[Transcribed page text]
Content starts

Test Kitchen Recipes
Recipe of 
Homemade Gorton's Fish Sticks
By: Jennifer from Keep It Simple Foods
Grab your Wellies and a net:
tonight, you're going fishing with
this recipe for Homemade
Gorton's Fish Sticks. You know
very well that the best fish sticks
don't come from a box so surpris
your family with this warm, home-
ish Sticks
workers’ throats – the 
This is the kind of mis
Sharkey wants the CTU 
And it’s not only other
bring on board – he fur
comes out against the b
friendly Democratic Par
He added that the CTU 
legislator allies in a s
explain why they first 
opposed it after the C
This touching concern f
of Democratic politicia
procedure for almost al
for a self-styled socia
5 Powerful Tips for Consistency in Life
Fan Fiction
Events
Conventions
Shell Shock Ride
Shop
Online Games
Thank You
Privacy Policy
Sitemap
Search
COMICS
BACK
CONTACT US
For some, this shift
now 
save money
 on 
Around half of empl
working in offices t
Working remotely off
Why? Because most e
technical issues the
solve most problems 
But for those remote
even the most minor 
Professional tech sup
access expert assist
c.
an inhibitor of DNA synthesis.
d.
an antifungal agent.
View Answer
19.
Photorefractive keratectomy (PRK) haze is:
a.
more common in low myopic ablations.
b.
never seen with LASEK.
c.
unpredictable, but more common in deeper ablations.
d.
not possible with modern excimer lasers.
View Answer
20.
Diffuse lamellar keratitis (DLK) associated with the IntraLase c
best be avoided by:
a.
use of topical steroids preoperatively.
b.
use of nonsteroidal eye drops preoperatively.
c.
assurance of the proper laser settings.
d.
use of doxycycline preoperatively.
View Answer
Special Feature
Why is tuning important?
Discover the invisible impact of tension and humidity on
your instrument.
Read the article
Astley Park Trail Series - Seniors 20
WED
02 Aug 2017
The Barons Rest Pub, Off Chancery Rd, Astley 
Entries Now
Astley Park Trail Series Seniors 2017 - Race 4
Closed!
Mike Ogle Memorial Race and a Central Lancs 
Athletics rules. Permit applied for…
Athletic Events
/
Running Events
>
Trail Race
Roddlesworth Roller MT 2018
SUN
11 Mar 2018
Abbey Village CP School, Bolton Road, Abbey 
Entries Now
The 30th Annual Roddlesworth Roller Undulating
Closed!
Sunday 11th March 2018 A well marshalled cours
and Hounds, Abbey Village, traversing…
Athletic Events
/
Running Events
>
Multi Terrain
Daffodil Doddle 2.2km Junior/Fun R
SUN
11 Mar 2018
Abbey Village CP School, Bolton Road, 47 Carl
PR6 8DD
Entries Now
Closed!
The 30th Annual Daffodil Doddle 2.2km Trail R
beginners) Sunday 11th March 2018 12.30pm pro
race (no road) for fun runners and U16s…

Content ends

Problem details: In how many lines of the material does the word "preoperatively" appear, with case counting? Reply with the number only.

Solution for this task: 3